Analytics works wonders in Colorado
The SDAC takes Medicaid eligibility and claims data, consolidates it in a repository on a monthly basis and gives primary care providers, regional collaborative organizations and Medicaid officials analysis on utilization, spending and other data points through a web portal.
This “centralized approach” ensures that doctors and care managers can access actionable data in one standard, the Kaiser Family Foundation’s Paradise said in the report. Even if it’s not clinical EHR data, the SDAC platform gives providers a window into their Medicaid patient’ history that they largely did not have before.
For primary care practices in the Medicaid accountable care program, the SDAC also fills in some interoperability gaps. Aside from western Colorado, served by the HIE Quality Health Network, “few systems permit the exchange of data among providers who often serve different areas,” Paradise wrote.
There is some interest is possibly incorporating clinical data from the main HIEs, Quality Health Network and the Colorado Regional Health Information Organization, but one challenge to that would be proving its benefits before investing in that integration. As Paradise wrote, some Colorado health stakeholders “wonder how realistic that might prove to be in their region of the state.”
And other challenges remain within the current scope of Colorado’s data-driven Medicaid policy.
Primary care doctors and care managers using the SDAC data portal can only see information for Medicaid beneficiaries currently enrolled in the accountable care program, leaving record gaps if beneficiaries with fluctuating incomes end up “churning” in and out of Medicaid eligibility.
Another challenge that’s common to pretty much every provider, HIE and health data program in every state is integrating behavioral health data — largely being unable to integrate it, that is.
In Colorado, “current efforts to integrate behavioral and physical health data and care take place against a backdrop of separate payment streams and patient accountability for care in these two spheres,” Paradise wrote.
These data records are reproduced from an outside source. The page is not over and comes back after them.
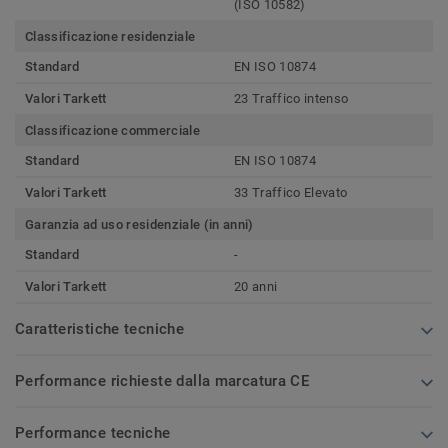
(ISO 10582)
Classificazione residenziale
Standard
EN ISO 10874
Valori Tarkett
23 Traffico intenso
Classificazione commerciale
Standard
EN ISO 10874
Valori Tarkett
33 Traffico Elevato
Garanzia ad uso residenziale (in anni)
Standard
-
Valori Tarkett
20 anni
Caratteristiche tecniche
Performance richieste dalla marcatura CE
Performance tecniche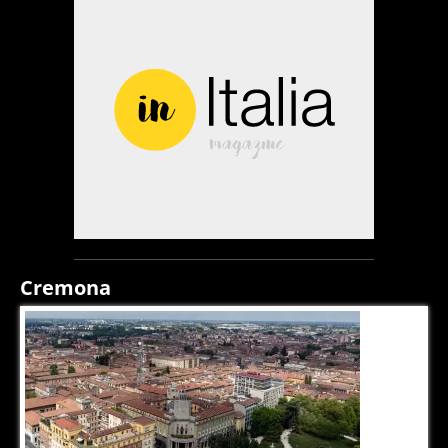
Cremona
Regional care collaborative organizations usually have to negotiate agreements to obtain behavioral health data directly with providers. And while the SDAC is empowered to incorporate some behavioral health encounters, in most of Colorado Medicaid behavioral health services are “carved out,” paid for and delivered separate from primary care, and federal law also precludes the sharing of data categories, such as substance abuse treatment.
[See also: Analytics boost N.Y. Medicaid program.]
And then there's the need for federal clarification about behavioral health data. As Kaiser’s Paradise was told by several care managers, “uncertainty and confusion about the kinds of data that may or may not be shared under HIPPA and state law, and with whom, are a barrier.”
Those challenges aside, though, Colorado’s ACO experiment in Medicaid may end up becoming permanent, with all beneficiaries covered under the model, and other states will be looking to the Rocky Mountain state’s experience in crafting their own value-based reimbursement policies in Medicaid.